In another recipe, we have covered, how to do this. In General, we discourage the use of `docker commit`, even though this might feel like a very easy way to develop an environment step by step. However, you give
up the great reproducibility you achieve with docker files.
The script `run_jupyter.sh` does a few things that are untypical when using docker. Here are the most important points.
* We do not store any information in the container. Your home directory is mounted into the container. This is done by using `-v $HOME:$HOME`. It is mounted to the same path as on the
host computer. This ensures not path inconsistencies occur.

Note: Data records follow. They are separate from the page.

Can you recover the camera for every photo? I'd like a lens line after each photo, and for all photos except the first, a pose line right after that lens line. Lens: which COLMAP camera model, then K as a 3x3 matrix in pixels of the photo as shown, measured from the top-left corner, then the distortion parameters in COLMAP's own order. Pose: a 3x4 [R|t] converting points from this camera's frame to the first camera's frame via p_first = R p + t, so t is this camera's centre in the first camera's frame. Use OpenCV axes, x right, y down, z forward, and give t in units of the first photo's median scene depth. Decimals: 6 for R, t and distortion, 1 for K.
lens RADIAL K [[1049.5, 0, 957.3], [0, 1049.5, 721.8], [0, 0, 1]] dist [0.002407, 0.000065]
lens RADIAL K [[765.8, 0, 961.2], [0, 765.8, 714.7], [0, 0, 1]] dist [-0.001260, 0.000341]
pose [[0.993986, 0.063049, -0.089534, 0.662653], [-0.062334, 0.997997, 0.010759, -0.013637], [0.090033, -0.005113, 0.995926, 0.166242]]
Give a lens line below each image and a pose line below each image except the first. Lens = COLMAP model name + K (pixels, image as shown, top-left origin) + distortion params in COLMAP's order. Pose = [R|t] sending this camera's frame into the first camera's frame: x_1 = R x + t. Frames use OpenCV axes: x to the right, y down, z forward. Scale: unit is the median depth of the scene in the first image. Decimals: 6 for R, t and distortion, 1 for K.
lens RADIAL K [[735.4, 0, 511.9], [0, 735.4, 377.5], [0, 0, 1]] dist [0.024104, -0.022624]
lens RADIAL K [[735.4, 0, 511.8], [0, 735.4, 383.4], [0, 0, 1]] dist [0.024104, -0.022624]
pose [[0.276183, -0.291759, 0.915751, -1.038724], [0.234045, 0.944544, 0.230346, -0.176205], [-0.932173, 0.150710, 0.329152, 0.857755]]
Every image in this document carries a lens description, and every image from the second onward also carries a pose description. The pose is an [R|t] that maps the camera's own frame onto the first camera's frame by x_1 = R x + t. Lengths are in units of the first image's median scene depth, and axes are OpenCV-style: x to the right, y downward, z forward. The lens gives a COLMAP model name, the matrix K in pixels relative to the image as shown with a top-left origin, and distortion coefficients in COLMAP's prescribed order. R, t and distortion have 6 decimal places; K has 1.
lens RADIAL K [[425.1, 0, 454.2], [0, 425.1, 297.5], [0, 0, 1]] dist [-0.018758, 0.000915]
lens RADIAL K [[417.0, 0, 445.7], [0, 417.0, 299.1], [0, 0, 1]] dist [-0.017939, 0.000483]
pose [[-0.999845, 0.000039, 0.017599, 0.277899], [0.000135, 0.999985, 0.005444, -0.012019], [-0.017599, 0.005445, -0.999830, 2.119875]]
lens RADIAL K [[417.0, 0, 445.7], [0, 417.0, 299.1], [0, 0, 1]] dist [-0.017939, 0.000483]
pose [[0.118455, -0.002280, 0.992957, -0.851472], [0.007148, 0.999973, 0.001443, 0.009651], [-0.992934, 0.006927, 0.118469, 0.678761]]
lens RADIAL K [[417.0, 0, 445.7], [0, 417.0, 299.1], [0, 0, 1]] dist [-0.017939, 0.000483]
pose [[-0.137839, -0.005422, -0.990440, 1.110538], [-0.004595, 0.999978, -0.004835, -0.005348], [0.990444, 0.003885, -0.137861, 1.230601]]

* The `HOST` environment variable is exported into the container. This is done with the option `-e HOME`
* The user id and group id are not set to `root`/0 as typical for docker, but with the option `--user $(id -u $USER):$(id -g $USER)` we make sure that UID and GID inside the container are the same as the ones of the user who starts the container.
All files modified in the container will be accessed with the UID and GID of the same user. If you are the only user, you will not even realize you are inside a container.
* The port 8888 of the container is mapped to the port 8889 of your local computer. The jupyter server started in the container by default serves on port 8888. To avoid conflicts with another potentially
running jupyter environment on your local machine, the container-based server serves on port 8889.
* The container is given the name `singularity_docker_jupyter_cont`
We start the jupyter server with a few options
* We don't restrict IPs that can use the server
* We don't open a browser
* We disable access tokens
* We use the `$HOME` directory as base directory for the jupyter server.